DATASET EXTRACT START

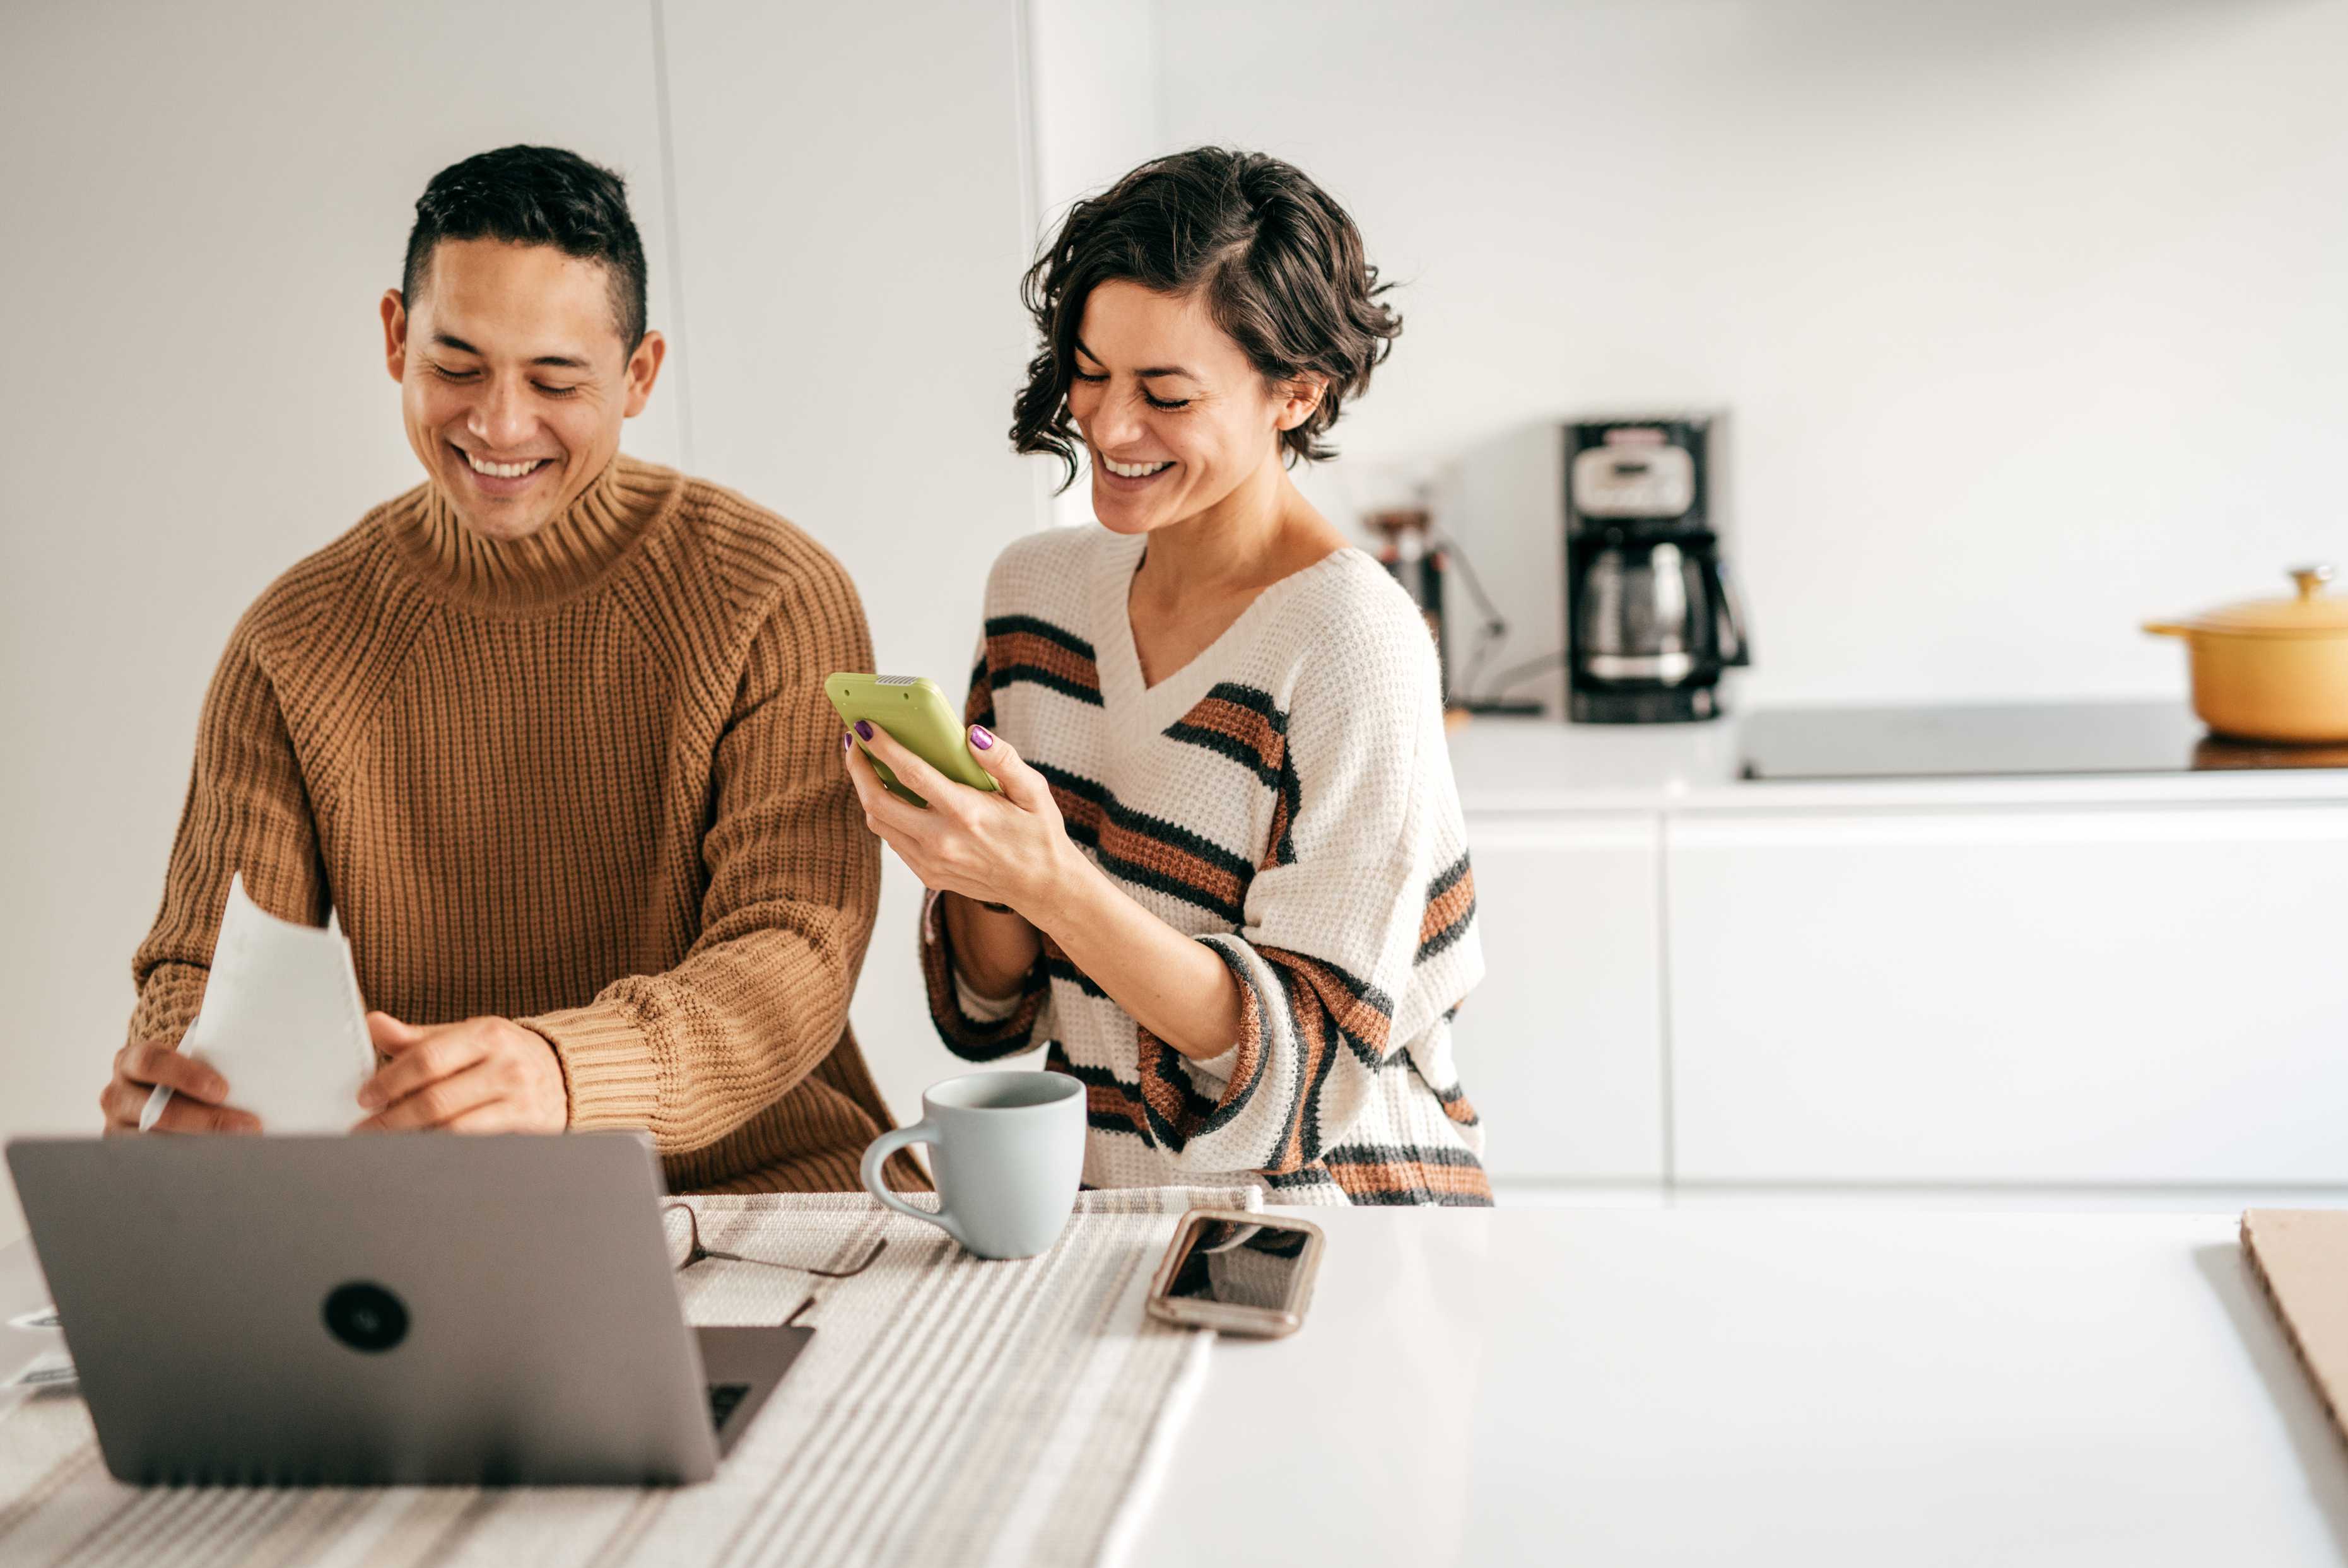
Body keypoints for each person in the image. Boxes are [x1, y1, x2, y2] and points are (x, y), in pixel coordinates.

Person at [100, 145, 923, 1194]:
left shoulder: (774, 596)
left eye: (554, 379)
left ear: (639, 376)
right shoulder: (292, 640)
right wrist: (186, 1081)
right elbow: (208, 965)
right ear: (396, 338)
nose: (497, 423)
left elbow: (793, 952)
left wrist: (562, 1074)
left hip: (757, 1194)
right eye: (456, 366)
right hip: (442, 1219)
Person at [846, 148, 1488, 1205]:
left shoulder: (1352, 641)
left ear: (1298, 393)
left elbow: (1305, 1072)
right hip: (1107, 1214)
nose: (1106, 424)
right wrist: (972, 859)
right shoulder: (1034, 594)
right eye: (1090, 372)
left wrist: (1055, 880)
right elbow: (997, 1003)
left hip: (1342, 1226)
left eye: (1166, 393)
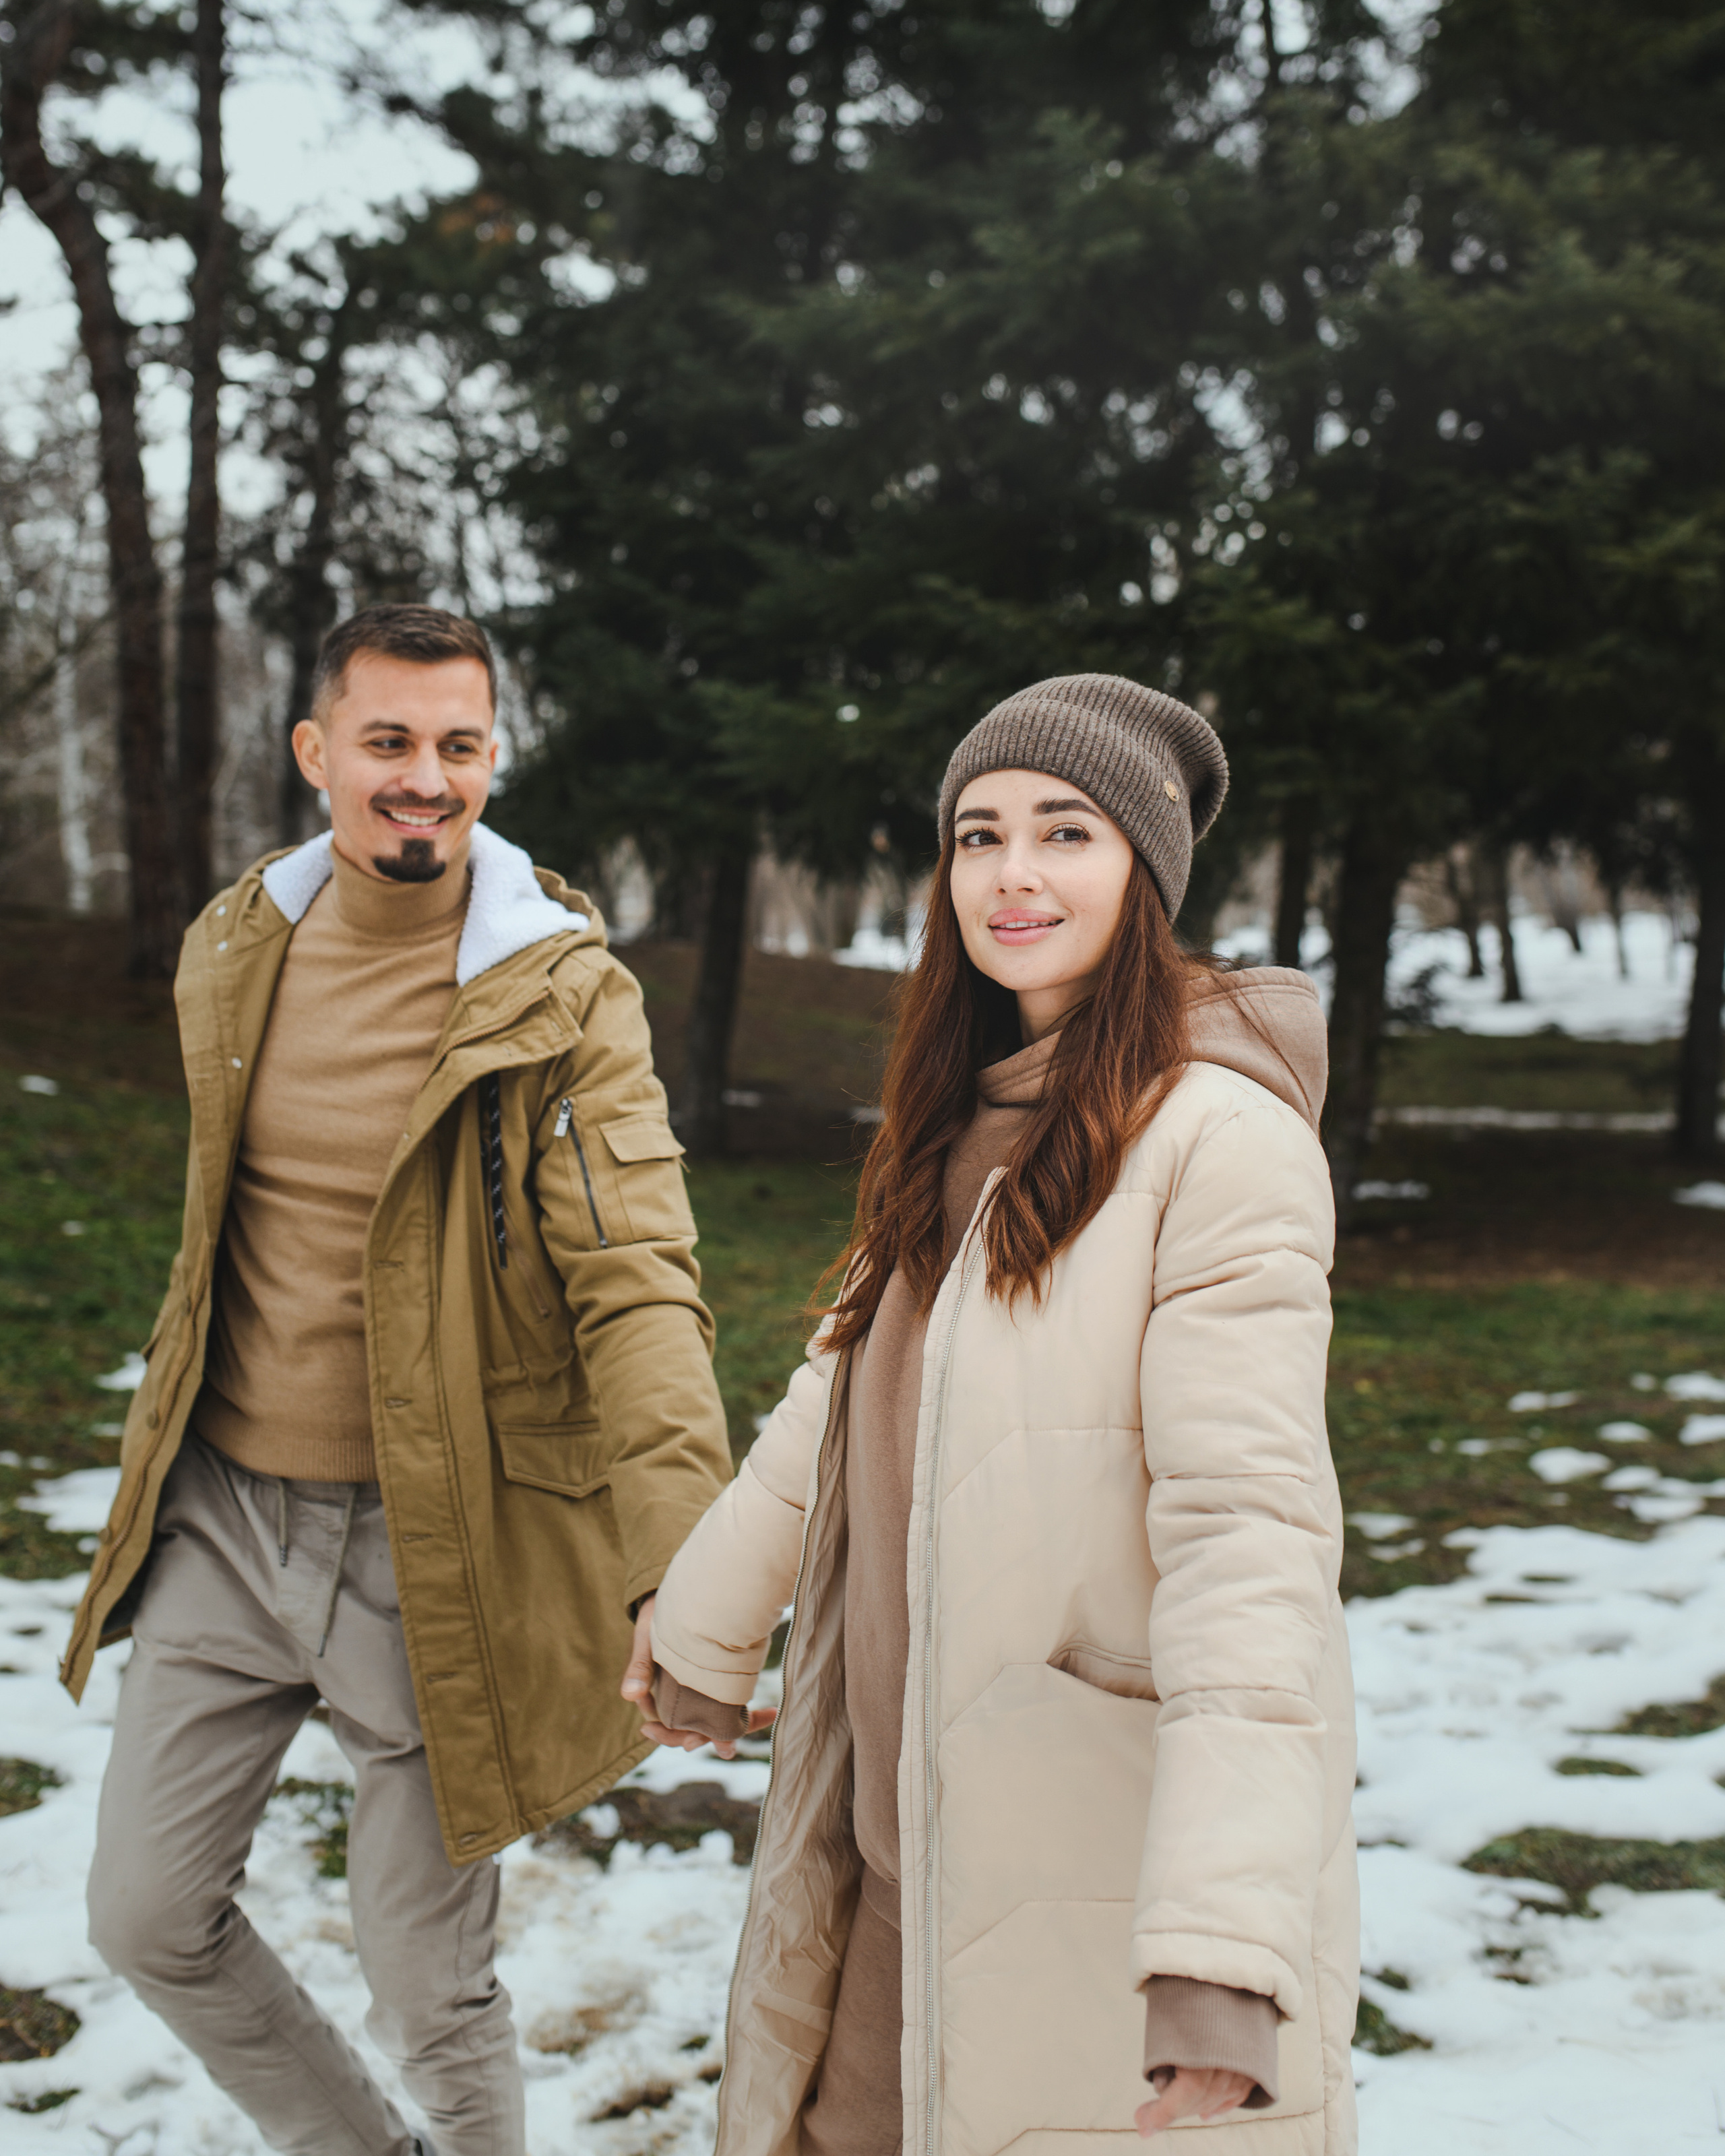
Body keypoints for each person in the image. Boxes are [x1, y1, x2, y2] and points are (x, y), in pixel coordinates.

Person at [621, 673, 1359, 2154]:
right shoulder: (957, 1118)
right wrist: (700, 1632)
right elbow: (833, 1405)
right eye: (977, 834)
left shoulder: (1219, 1145)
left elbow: (1249, 1547)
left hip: (1083, 1889)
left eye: (1064, 831)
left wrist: (1220, 1952)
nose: (1011, 874)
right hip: (894, 1867)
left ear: (1142, 872)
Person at [63, 603, 734, 2156]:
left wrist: (682, 1563)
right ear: (318, 754)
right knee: (145, 1914)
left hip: (437, 1543)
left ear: (492, 759)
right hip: (224, 1515)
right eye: (388, 742)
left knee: (427, 1980)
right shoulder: (232, 952)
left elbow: (637, 1281)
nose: (423, 777)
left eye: (457, 745)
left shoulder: (562, 996)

DATASET EXTRACT END

ACTIVITY ::
The answer is a faithful copy of the records above, with the pictures removed.

FINISHED EXERCISE ::
Body keypoints for each person in the image. Boxes are [x1, y1, x2, y2] and points are (x, y), in pixel coordinates.

Person at [100, 145, 923, 1194]:
left shoulder: (774, 596)
left eye: (554, 379)
left ear: (639, 376)
right shoulder: (292, 640)
right wrist: (186, 1081)
right elbow: (208, 965)
right ear: (396, 338)
nose: (497, 423)
left elbow: (793, 952)
left wrist: (562, 1074)
left hip: (757, 1194)
right eye: (456, 366)
right hip: (442, 1219)
Person at [846, 148, 1488, 1205]:
left shoulder: (1352, 641)
left ear: (1298, 393)
left elbow: (1305, 1072)
right hip: (1107, 1214)
nose: (1106, 424)
right wrist: (972, 859)
right shoulder: (1034, 594)
right eye: (1090, 372)
left wrist: (1055, 880)
right elbow: (997, 1003)
left hip: (1342, 1226)
left eye: (1166, 393)
Body keypoints for each person in the image. Boxes are [x1, y1, x2, y2] and points are (x, y), in pixel coordinates.

Person at [621, 673, 1359, 2154]:
right shoulder: (957, 1118)
right wrist: (700, 1632)
right elbow: (833, 1405)
right eye: (977, 834)
left shoulder: (1219, 1145)
left elbow: (1249, 1547)
left hip: (1083, 1889)
left eye: (1064, 831)
left wrist: (1220, 1952)
nose: (1011, 874)
right hip: (894, 1867)
left ear: (1142, 872)
Person at [63, 603, 734, 2156]:
left wrist: (682, 1563)
right ear: (318, 754)
right knee: (145, 1914)
left hip: (437, 1543)
left ear: (492, 759)
right hip: (224, 1515)
right eye: (388, 742)
left knee: (427, 1980)
right shoulder: (232, 952)
left elbow: (637, 1281)
nose: (423, 777)
left eye: (457, 745)
left shoulder: (562, 996)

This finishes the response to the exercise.